DATA FOR THIS EXERCISE
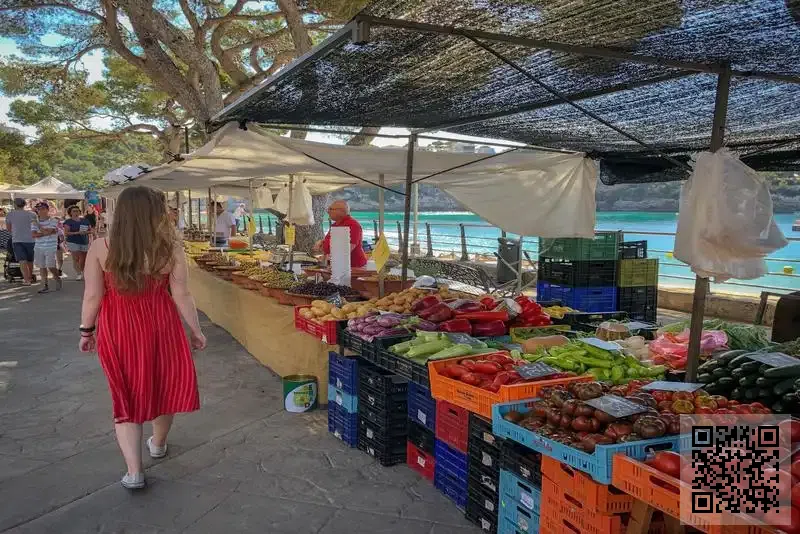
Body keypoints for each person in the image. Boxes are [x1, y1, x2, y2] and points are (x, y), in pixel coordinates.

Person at [79, 185, 205, 490]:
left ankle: (134, 472)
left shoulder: (100, 248)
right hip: (162, 324)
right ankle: (158, 444)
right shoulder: (170, 249)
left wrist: (86, 330)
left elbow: (93, 296)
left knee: (126, 394)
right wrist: (196, 330)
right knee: (164, 386)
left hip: (119, 327)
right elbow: (182, 294)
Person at [314, 200, 368, 268]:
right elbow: (330, 243)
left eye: (331, 209)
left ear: (341, 211)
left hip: (353, 267)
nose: (328, 211)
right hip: (337, 266)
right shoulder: (335, 225)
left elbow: (347, 248)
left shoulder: (353, 225)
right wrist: (322, 242)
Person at [31, 201, 61, 293]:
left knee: (50, 265)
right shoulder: (33, 222)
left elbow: (47, 231)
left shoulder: (54, 220)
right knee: (42, 266)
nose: (41, 211)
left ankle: (57, 277)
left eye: (43, 209)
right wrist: (46, 232)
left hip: (51, 246)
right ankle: (45, 284)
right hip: (39, 246)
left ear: (48, 210)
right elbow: (34, 235)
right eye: (39, 209)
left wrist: (38, 226)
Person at [5, 198, 36, 285]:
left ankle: (27, 280)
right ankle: (30, 277)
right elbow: (35, 227)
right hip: (31, 240)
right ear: (24, 204)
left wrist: (16, 232)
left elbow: (8, 229)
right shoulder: (32, 214)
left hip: (17, 240)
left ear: (15, 204)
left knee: (22, 260)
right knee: (30, 260)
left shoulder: (10, 214)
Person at [63, 205, 91, 280]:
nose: (76, 212)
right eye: (74, 211)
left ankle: (82, 271)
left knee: (83, 258)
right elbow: (66, 233)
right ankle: (79, 273)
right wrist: (77, 232)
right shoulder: (68, 221)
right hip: (73, 241)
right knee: (76, 258)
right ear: (70, 213)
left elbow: (91, 230)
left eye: (77, 211)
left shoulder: (85, 220)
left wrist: (86, 232)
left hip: (84, 241)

REQUIRED WORK
The answer is the full set of records printed exactly, less the pictures.

PROBLEM SOLUTION
Body keypoints for each person in the image. Boxes are [x1, y1, x2, y2] and points are (x, y), in pixel coordinates.

Person at [79, 185, 205, 490]:
left ankle: (134, 472)
left shoulder: (100, 248)
right hip: (162, 324)
right ankle: (158, 444)
right shoulder: (170, 249)
left wrist: (86, 330)
left elbow: (93, 296)
left knee: (126, 394)
right wrist: (196, 330)
right knee: (164, 386)
left hip: (119, 327)
right elbow: (182, 294)
Person at [314, 200, 368, 268]:
right elbow: (330, 243)
left eye: (331, 209)
left ear: (341, 211)
left hip: (353, 267)
nose: (328, 211)
right hip: (337, 266)
right shoulder: (335, 225)
left elbow: (347, 248)
left shoulder: (353, 225)
right wrist: (322, 242)
Person at [31, 201, 61, 293]:
left knee: (50, 265)
right shoulder: (33, 222)
left elbow: (47, 231)
left shoulder: (54, 220)
right knee: (42, 266)
nose: (41, 211)
left ankle: (57, 277)
left eye: (43, 209)
right wrist: (46, 232)
left hip: (51, 246)
right ankle: (45, 284)
right hip: (39, 246)
left ear: (48, 210)
right elbow: (34, 235)
right eye: (39, 209)
left wrist: (38, 226)
Person at [5, 198, 36, 285]:
left ankle: (27, 280)
right ankle: (30, 277)
right elbow: (35, 227)
right hip: (31, 240)
right ear: (24, 204)
left wrist: (16, 232)
left elbow: (8, 229)
right shoulder: (32, 214)
left hip: (17, 240)
left ear: (15, 204)
left knee: (22, 260)
right knee: (30, 260)
left shoulder: (10, 214)
Person at [63, 205, 91, 280]:
nose: (76, 212)
right eye: (74, 211)
left ankle: (82, 271)
left knee: (83, 258)
right elbow: (66, 233)
right ankle: (79, 273)
right wrist: (77, 232)
right shoulder: (68, 221)
right hip: (73, 241)
right knee: (76, 258)
right ear: (70, 213)
left elbow: (91, 230)
left eye: (77, 211)
left shoulder: (85, 220)
left wrist: (86, 232)
left hip: (84, 241)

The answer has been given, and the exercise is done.